Monday, November 30, 2009

It Ain't Tiddlywinks


When I started racing cyclocross in the elite masters event three years ago, I thought how much harder could it be than the killer B race. I learned very quickly that in New England, it is alot harder. Most all of the guys that line up every weekend know what they are doing, they come prepared mentally and physically, and they will not give up an inch, even for 50th place. If you let your focus wander, or have a mechanical, or are just a little bit off energy wise, you will lose 10 places in about a minute. A bad early lap and you will drop 20 places or more.

Sterling this year was a good race for a bad weekend, both days.

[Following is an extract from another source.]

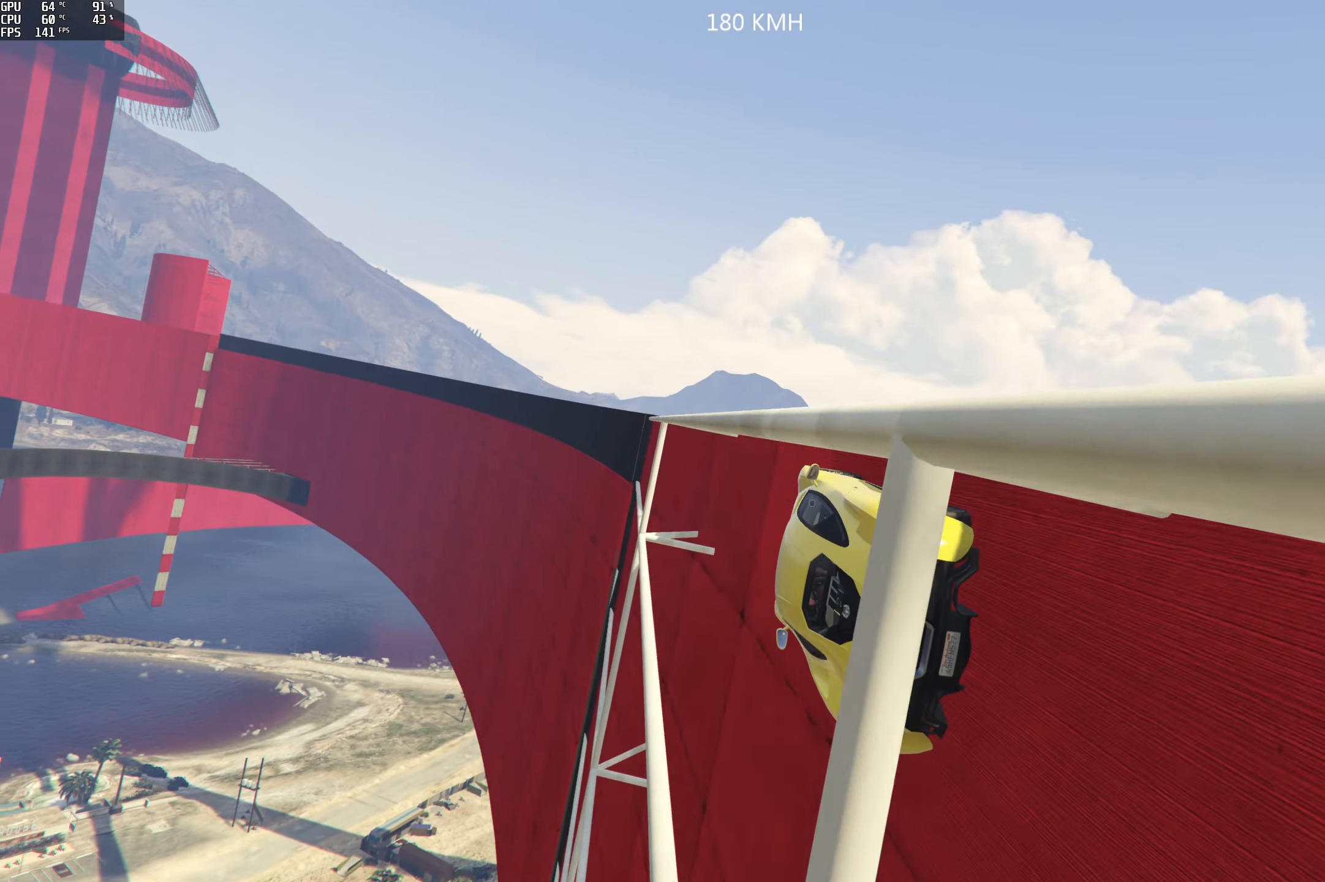
{"buttons": ["R2"], "left_stick": "center", "right_stick": "center", "events": [[117, "left_stick", "left"], [233, "left_stick", "center"], [333, "left_stick", "right"], [467, "left_stick", "center"]]}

I have a hard time getting good rest and nutrition at my in-laws. We spent Thanksgiving there this year, and I tried, but only somewhat succeeded in eating well, sleeping well, and staying healthy. So when I showed up to race Saturday I could tell I was fighting a stomache bug. Since Saturdays course was the old familiar one, I took 2 quick laps and went to the trainer. Had a decent warmup but kept pushing fluids to settle my bad belly. Got a very good start (for me) right outside of the top 20 through the first lap. Came past Jerry early in the 2nd lap and gassed it to keep him off my wheel, then I lost focus and dropped a dozen spots. In a matter of seconds I went from where I wanted to be in the race to a minute behind. I tried to stomp the pedals to get back to the next group of five. With the wind gusting up to 30+ mph, groups of 4-5 guys controlled the pace. My belly caught up to me then and I could not push to catch the groups that had just passed me. Dan Coady and Frank McCormack caught me and I grouped up with them for a few turns. I realized that Frank was soft pedaling around the course, so I attacked out of that group to go catch the next one. The last two laps I spent going back and forth with Kevin Buckley until he clipped a tree on the last lap and went down hard. I came through but got pipped at the line from failing to see a racer on my wheel. C'est la vie. I was thrilled to have beaten most of my nemesises and a few guys I have not before.

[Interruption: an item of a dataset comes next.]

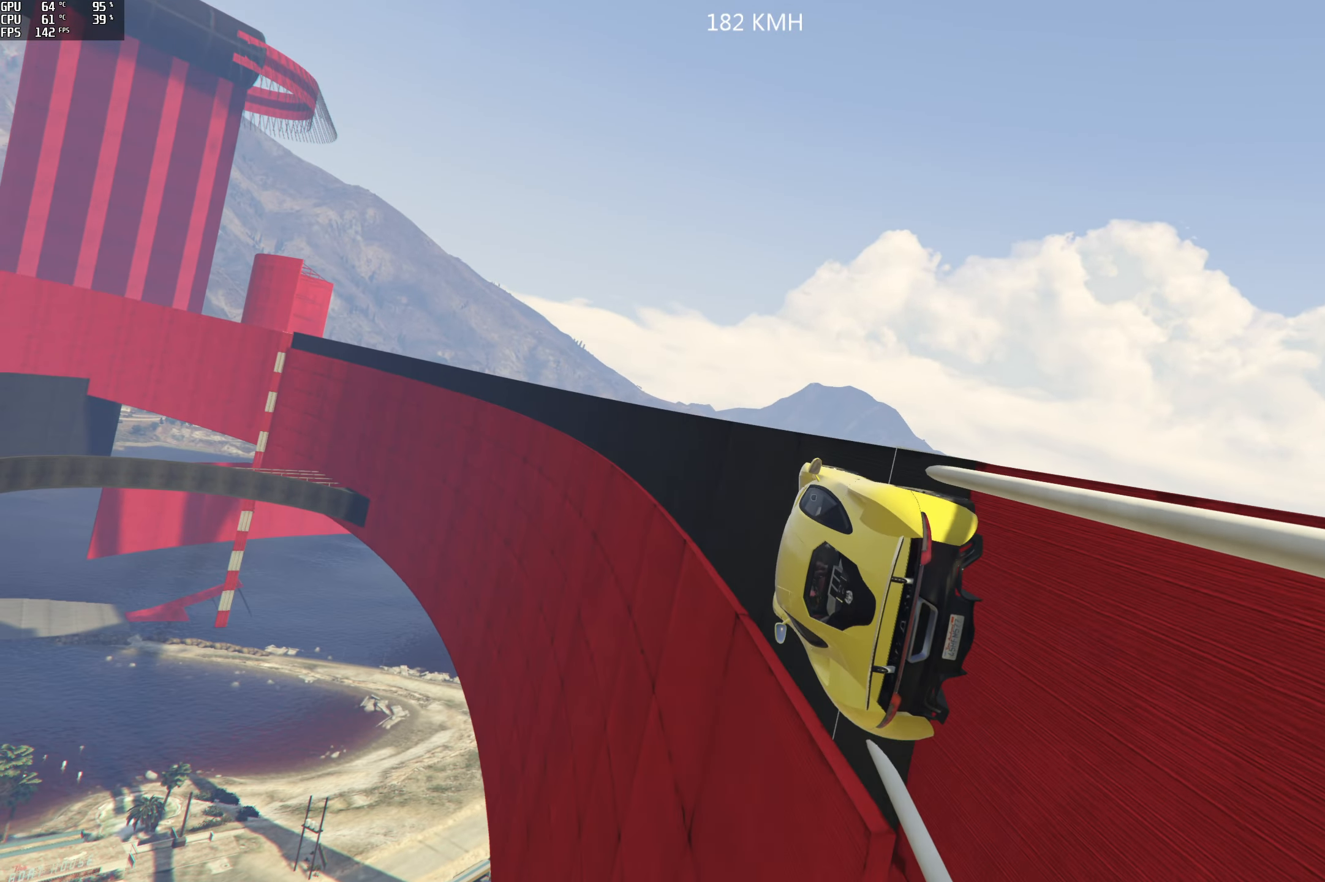
{"buttons": ["R2"], "left_stick": "center", "right_stick": "center", "events": []}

Sunday the belly was marginally worse. I hoped that a good warmup would take care of it. No such luck. I did a longer preview of the new course. On the 3rd time around, Jerry lead me down the one tricky descent and used his magnetic powers yet again to cause me to crash. I not only hit my right hip hard, but smashed my watch. So I head over to the trainer with no way to tell time and no heart rate info. Perfect. I did three openers in what I guessed was the right zone and for the proper lengths of time. Climb off to get to the start only to have my strap on my right shoe come apart, my pit bike develop a bad brake rub, and the 2nd call to stagging announced. I got to stagging just after everyone else was lined up losing my call up. Got to the back of the line and the official blows the whistle while I am still standing beside my bike. Start readiness FAIL. Managed to catch the tail end of the group by the first corner, then put all my energy into working up through the bunch. Pushed with everything I had to make up ground for the first two laps, wondering the whole time when I would blow up. I dabbed and jammed myself on corners a few times, but kept upright. Funny thing is after three laps I caught and passed Jerry, I caught a few more guys, and then instead of blowing up, I just started cruising along. Unfortunately I had no more gass to catch anyone else. So when Dan Coady and Frank McCormack came through, I tried to jump on their wheels, but had no more jump. I spent the last lap battling with GeWilli and Martin. I got around Martin but couldn't catch GeWilli before the sprint. I'm glad I made the best of an otherwise bad race day.

Still, I can say I beat a McCormack for the first time, sick or not. I was running up the hill and over the barriers as fast as ever.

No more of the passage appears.